*************************
Optimization and sampling
*************************

As mentioned in the :doc:`Walkthrough </walkthrough>`, PERI works by fitting a 
generative model to data. In the :doc:`Walkthrough </walkthrough>`, we obtained 
an initial guess for the particle positions and radii from centroid methods. We 
used this initial guess to create a state ``st`` with all the components of the 
model. We now need to optimize the model. 

First, the centroid methods do not provide a guess for global parameters such 
as the illumination field or the point-spread function. Second, the centroid 
methods frequently miss or mis-feature many particles. Third, we would like to 
completely optimize the model to get maximally-accurate position and radii 
measurements. In this section, we'll discuss how to optimize a
:class:`peri.states.ImageState` and accomplish all three of these goals.

Most of these steps are implemented in the :mod:`peri.runner` convenience 
functions.

Initial Optimization
--------------------

The goal of the initial optimization is to fit the image accurately enough
to identify any missing particles. The initial guess for component values such
as the illumination and background fields are usually wildly off. Moreover,
centroid methods frequently return wildly inaccurate particle positions. Both
the global parameters such as the illumination and the local parameters such as
particle positions and radii need to be reasonable before we can find the
missing particles.

:func:`peri.opt.optimize.burn` effectively runs this initial optimization. To do this
initial optimization, simply run:

.. code-block:: python

    import peri.opt.optimize as opt
    opt.burn(st, mode='burn', n_loop=4, desc='', fractol=0.1)

This will usually optimize a state sufficiently enough to add missing particles
to the image. If it does not, you can set ``n_loop`` to a larger value such as
6 or 10. Additionally, ``opt.burn`` saves a copy of the state every so often,
by calling ``peri.states.save(st, desc='burning')``. If you do not want to
save the state every so oftern, set ``desc=None`` in ``opt.burn``; if you want
to save with a different name then set ``desc`` to whatever you want; it will
be passed through to :func:`peri.states.save`.

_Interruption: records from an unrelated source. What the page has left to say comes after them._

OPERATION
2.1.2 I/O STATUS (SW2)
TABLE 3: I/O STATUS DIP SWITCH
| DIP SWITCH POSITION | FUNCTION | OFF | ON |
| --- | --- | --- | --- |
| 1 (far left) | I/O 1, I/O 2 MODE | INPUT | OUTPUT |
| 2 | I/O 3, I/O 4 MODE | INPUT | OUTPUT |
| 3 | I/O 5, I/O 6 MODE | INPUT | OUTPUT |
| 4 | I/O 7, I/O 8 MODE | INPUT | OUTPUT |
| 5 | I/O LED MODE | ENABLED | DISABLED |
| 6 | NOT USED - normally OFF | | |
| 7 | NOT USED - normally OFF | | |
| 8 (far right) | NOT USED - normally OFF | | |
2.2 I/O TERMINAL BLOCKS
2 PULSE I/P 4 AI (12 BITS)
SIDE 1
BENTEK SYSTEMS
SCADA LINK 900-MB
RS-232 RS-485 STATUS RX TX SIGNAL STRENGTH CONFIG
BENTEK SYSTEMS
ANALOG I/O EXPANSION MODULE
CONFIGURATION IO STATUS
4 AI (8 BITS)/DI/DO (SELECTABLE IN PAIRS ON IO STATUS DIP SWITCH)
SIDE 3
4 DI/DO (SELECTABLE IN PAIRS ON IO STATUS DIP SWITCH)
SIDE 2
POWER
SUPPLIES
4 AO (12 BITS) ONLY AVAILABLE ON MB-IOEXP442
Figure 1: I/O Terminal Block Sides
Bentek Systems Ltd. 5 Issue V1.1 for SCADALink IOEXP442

Briefly, what does :func:`~peri.opt.optimize.burn` do? The state are optimized by
essentially curve-fitting with a `Levenberg-Marquardt algorithm
<https://en.wikipedia.org/wiki/Levenberg%E2%80%93Marquardt_algorithm>`_.
However, a typical state has too many parameters to optimize the entire state
at once. To deal with this, ``opt.burn`` optimizes the parameters in groups, first
optimizing the global parameters such as the illumination and background, then
optimizing the particle parameters. Since these two groups of parameters are
coupled, ``opt.burn`` then alternates back and forth between globals and
particles ``n_loop`` times or until a sufficient convergence is met -- here
if the error changes by less than 10% of its best value (``fractol=0.1``) [1]_.
Finally, we've found empirically that it's best to avoid optimizing some
parameters of the model (such as the point-spread function and the particle
zscale) until the end. Calling :func:`~peri.opt.optimize.burn` with 
``mode='burn'`` combines all these nuances into one convenience function [2]_. 

.. [1] If ``burn`` doesn't converge sufficiently and instead stops because
       it has iterated for ``n_loop``, then it will log a warning. For this
       initial optimization we'll ignore it, since we'll keep optimizing the
       state later. However, if you get a warning like this in the later steps,
       it might be worthwile to heed the warning and re-optimize the state.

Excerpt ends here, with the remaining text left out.